Purpose Evaluate effectiveness of artemisinin derivatives.
Evaluate safety of artemisinin derivatives.
Material and methods Retrospective, observational study in regional hospital. Parasitemia and side-effects’evaluation of all patients diagnosed with malaria from July 2016 to July 2017, treated with piperaquine/dihydroartemisinin and/or artesunate. Data obtained from ARIADNA Clinical Station®. Artesunate treatment based on seriousness criteria (parasitaemia greater than 4%, convulsions, shock, spontaneous bleeding, bilirubin greater than 2.5 mg/dL, severe hypoglycaemia, severe normocytic anaemia, haemoglobinuria and hyperlactacidaemia).
Results Fifty-four patients included, age: 36 years (15–60). All patients treated with piperaquine/dihydroartemisinin, 11 treated previously with intravenous artesunate.

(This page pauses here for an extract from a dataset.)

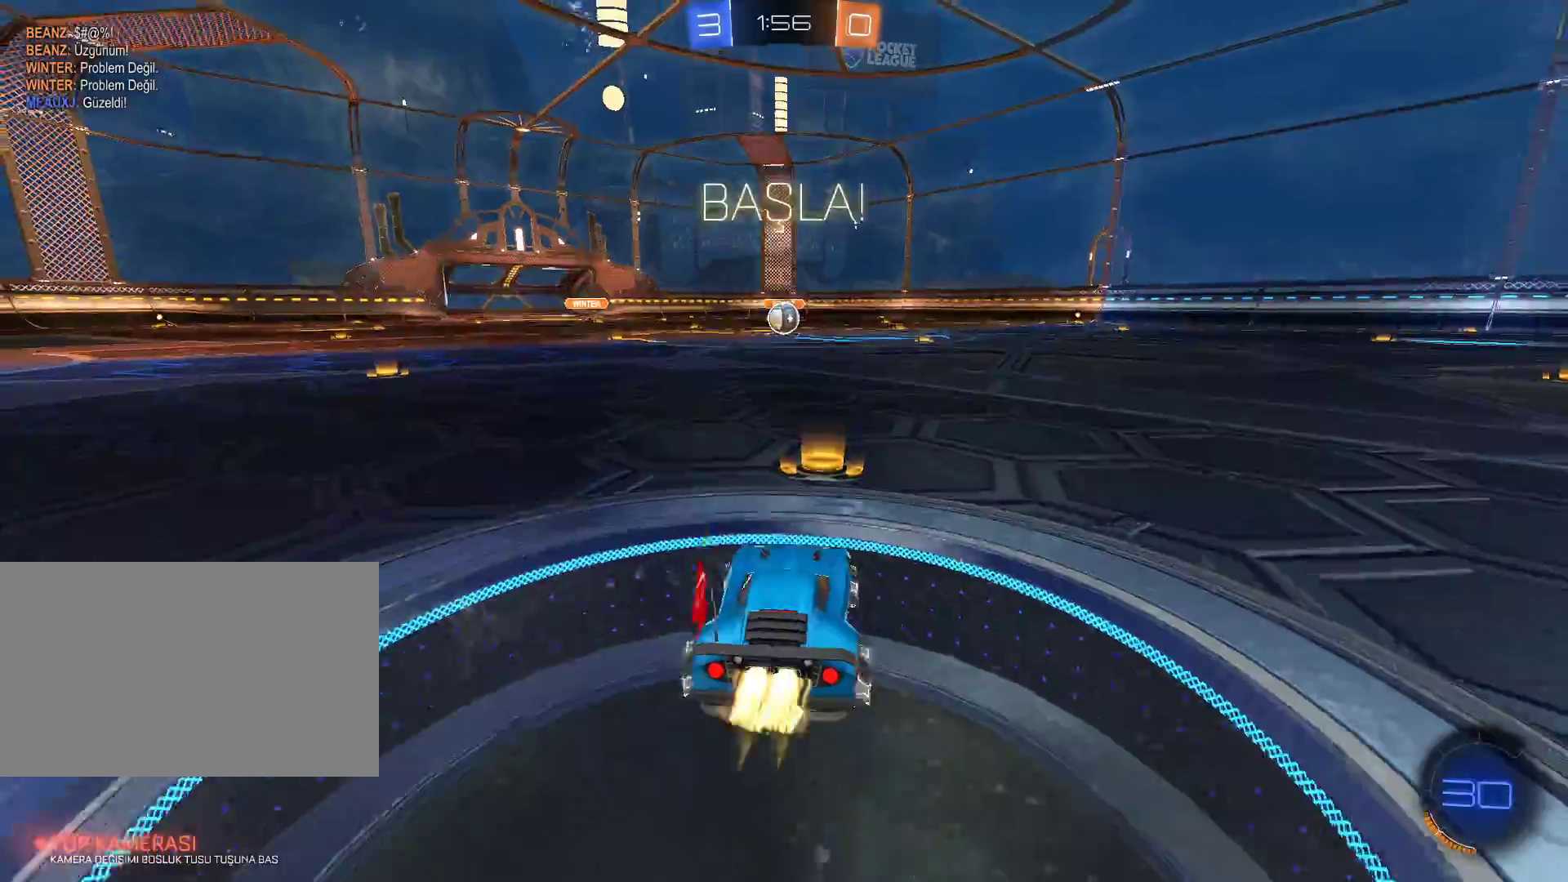
{"keys": ["w"], "mouse": ["left", "right"], "events": [[350, "mouse_right", "down"], [400, "mouse_right", "up"], [501, "mouse_right", "down"]]}
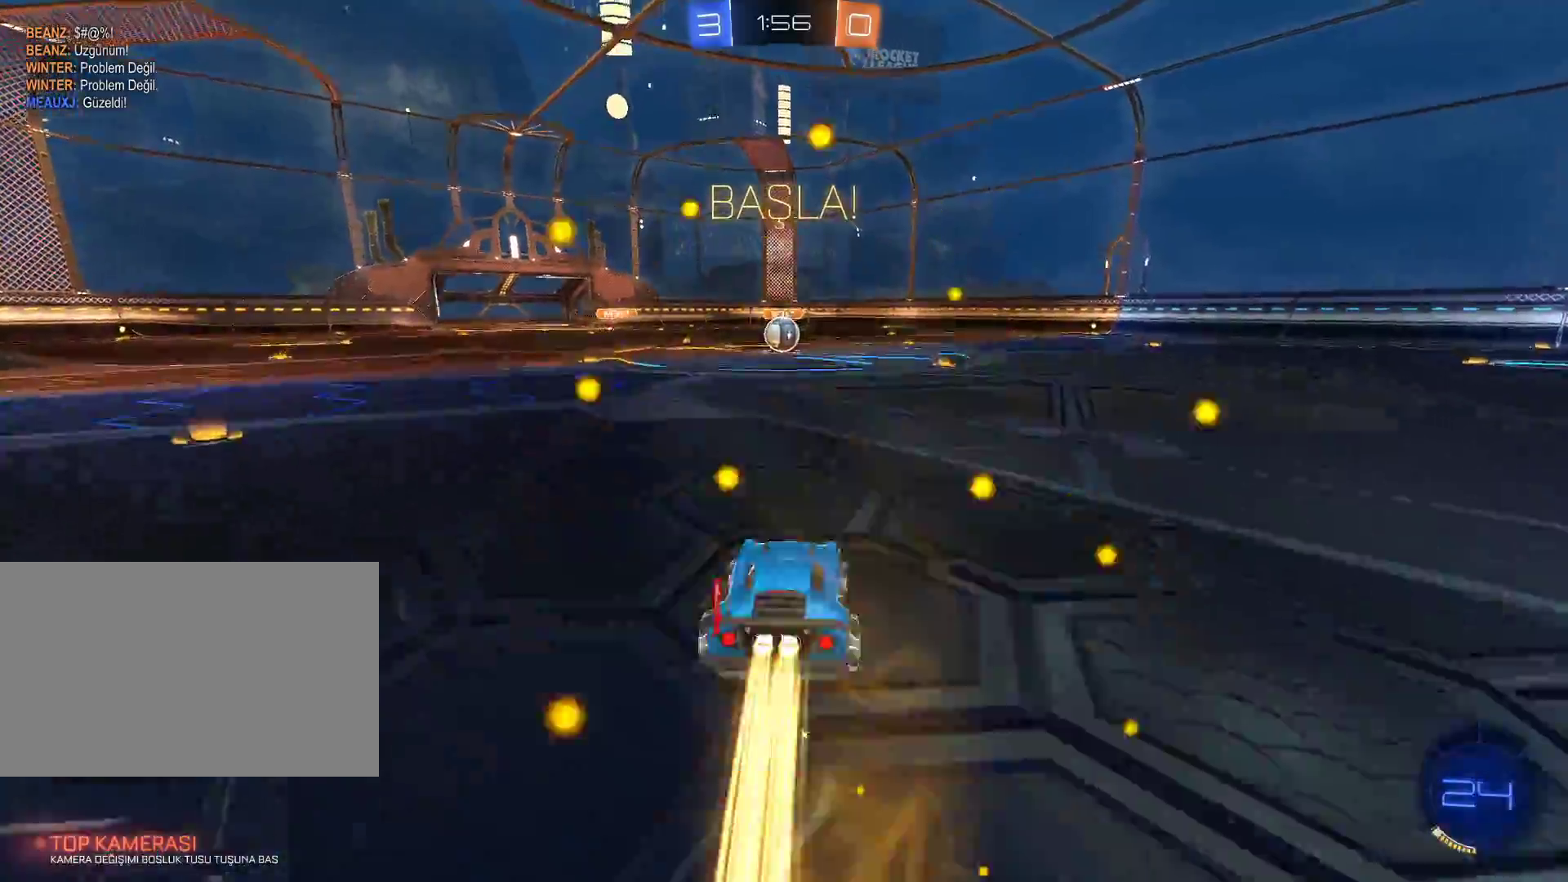
{"keys": [], "mouse": [], "events": [[133, "mouse_left", "up"], [133, "mouse_right", "up"], [267, "w", "up"]]}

Parasitaemia: 8.61% (0%–37.5%). Time controls: 24 hours (23 patients, 42.29%), 48 hours (25 patients, 46.29%), 72 hours (three patients, 5.56%) 96 hours (one patient, 1.85%), 120 hours (one patient, 1.85%) and 144 hours (one patient, 1.85%). Ninepatients required artesunate due to serious parasitaemia and two to bilirubin over 3.9 mg/dL. Parasitaemia: 10.25% (4%–37.5%, excluding seriousness criteria). 2.45% after two doses of artesunate at 2.4 mg/kg. Only one patient (HIV diagnosed) over 2% after 48 hours and three doses. One patient died 1 month later due to HIV complications with no parasitaemia.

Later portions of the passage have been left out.